Bearing in mind that the idea of these reflections is to celebrate and recall my personal encounters with God, I found myself today wondering when I first encountered God’s love. Within my Christian tradition my Sunday school held what was commonly known as “Decision Sunday” twice a year. On Decision Sunday there was always a more sombre tone to the gathering, more reflective songs, and often emotional appeals to invite Jesus into their hearts, (especially to those who had just reached the magic age of 7). There were about six of us who had reached seven together and the next decision Sunday would be our day, although we never quite knew when it was to be held until they we got there.
On this particular Sunday I was unusually absent from Sunday school. I say unusual because I was the little girl who NEVER missed a week. Even on holiday I would demand to be taken to Sunday school because I had to be there. Bearing in mind my father wasn’t a practicing Christian, my mother would always manage to find the local Salvation Army and take me there so I could get my mark in my little attendance book. I really was that annoying and keen.
The following week when I returned, my friends on mass informed me they had given their heart to Jesus the previous Sunday week, and they were to be welcomed as junior church members. Believe me what I felt next was not an encounter with God – but one of exclusion, disappointment and frustration. Following Sunday school that day I approached the Sunday school superintendant and asked if I could give my heart to Jesus and surprisingly her reply was “You will have to wait now till the next Decision Sunday!” I had felt cheated out of an experience I thought I was ready for, and when my entire peer group became junior church members I was denied the privilege of joining them. I think it’s fair to say I was not impressed, and when the next decision Sunday came I sat there and stared at the superintendant with deviance thinking now you can wait sunshine!

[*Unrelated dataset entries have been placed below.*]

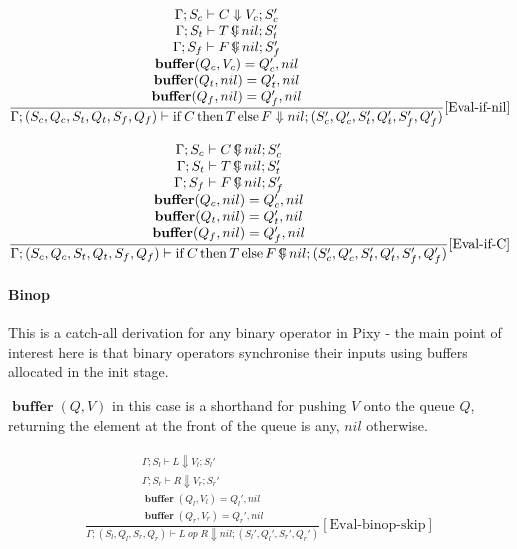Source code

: \documentclass{scrartcl}
\DeclareMathOperator{\ifop}{if}
\DeclareMathOperator{\thenop}{then}
\DeclareMathOperator{\elseop}{else}
\DeclareMathOperator{\ceval}{\overset{C}{\smash{\Downarrow}}}
\DeclareMathOperator{\buffer}{\mathbf{buffer}}
\begin{document}
    \begin{align*}
    \frac{
        \begin{matrix}
        \Gamma; S_c \vdash C \Downarrow V_c; S_c' \\
        \Gamma; S_t \vdash T \ceval nil; S_t' \\
        \Gamma; S_f \vdash F \ceval nil; S_f' \\
        \buffer(Q_c, V_c) = Q_c', nil \\
        \buffer(Q_t, nil) = Q_t', nil \\
        \buffer(Q_f, nil) = Q_f', nil
        \end{matrix}
    }{
        \Gamma; (S_c, Q_c, S_t, Q_t, S_f, Q_f) \vdash \ifop C \thenop T \elseop F \Downarrow nil; (S_c', Q_c', S_t', Q_t', S_f', Q_f')
    }[\text{Eval-if-nil}]
    \end{align*}
    
    \begin{align*}
    \frac{
        \begin{matrix}
        \Gamma; S_c \vdash C \ceval nil; S_c' \\
        \Gamma; S_t \vdash T \ceval nil; S_t' \\
        \Gamma; S_f \vdash F \ceval nil; S_f' \\
        \buffer(Q_c, nil) = Q_c', nil \\
        \buffer(Q_t, nil) = Q_t', nil \\
        \buffer(Q_f, nil) = Q_f', nil
        \end{matrix}
    }{
        \Gamma; (S_c, Q_c, S_t, Q_t, S_f, Q_f) \vdash \ifop C \thenop T \elseop F \ceval nil; (S_c', Q_c', S_t', Q_t', S_f', Q_f')
    }[\text{Eval-if-C}]
    \end{align*}
    
    \paragraph{Binop}
    
    This is a catch-all derivation for any binary operator in Pixy - the main point of interest here is that binary operators synchronise their inputs using buffers allocated in the init stage.
    
    $\buffer(Q, V)$ in this case is a shorthand for pushing $V$ onto the queue $Q$, returning the element at the front of the queue is any, $nil$ otherwise.
    
    \begin{align*}
    \frac{
        \begin{matrix}
        \Gamma; S_l \vdash L \Downarrow V_l; S_l' \\
        \Gamma; S_r \vdash R \Downarrow V_r; S_r' \\
        \buffer(Q_l, V_l) = Q_l', nil \\
        \buffer(Q_r, V_r) = Q_r', nil
        \end{matrix}
    }{
        \Gamma; (S_l, Q_l, S_r, Q_r) \vdash L \; op \; R \Downarrow nil; (S_l', Q_l', S_r', Q_r')
    }[\text{Eval-binop-skip}]
    \end{align*}
    
\end{document}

I was eight years old when I knelt at the Mercy Seat and said God can have all there is of me. (As I know that’s what William Booth had said when he surrendered his life to Christ). My godmother knelt by my side and invited me to give my heart to Jesus and I gladly did without any hesitation.
The next day something had changed for me and I knew it. After a simple act of kneeling and inviting Jesus into my life I knew things would never be the same again. I may have only been eight but I really began to encounter God in a new way. It wasn’t spectacular but it was real, I knew I was loved, knew I was not alone, knew I was special. Those assurances have never really gone away, and Jesus still lives in my heart, and assures me often of his presence.
One Sunday many years later, in Central Scotland on a decision Sunday my four year old daughter knelt at the mercy seat to give her heart to Jesus. Some said she was far too young, some said she was simply following what the big kids were doing, others said we should just ignore it, but I knew that in her young heart her desire was sincere and I prayed with her that Jesus would come into her heart too. She didn’t hold back and express the stubbornness of her mother, she just followed her heart and in innocence and love responded to the call to follow.
Whether you are 4, 8, 50 we are never too young or old to encounter God afresh!
Thank You Father that you are not a God who is a far off, but one who shares all of life with us.
Jesus – during this Lenten season, remind me of promises made years ago, and the amazing fact that you really are the same, yesterday, today and forever.
Lord hear us – Lord graciously hear us!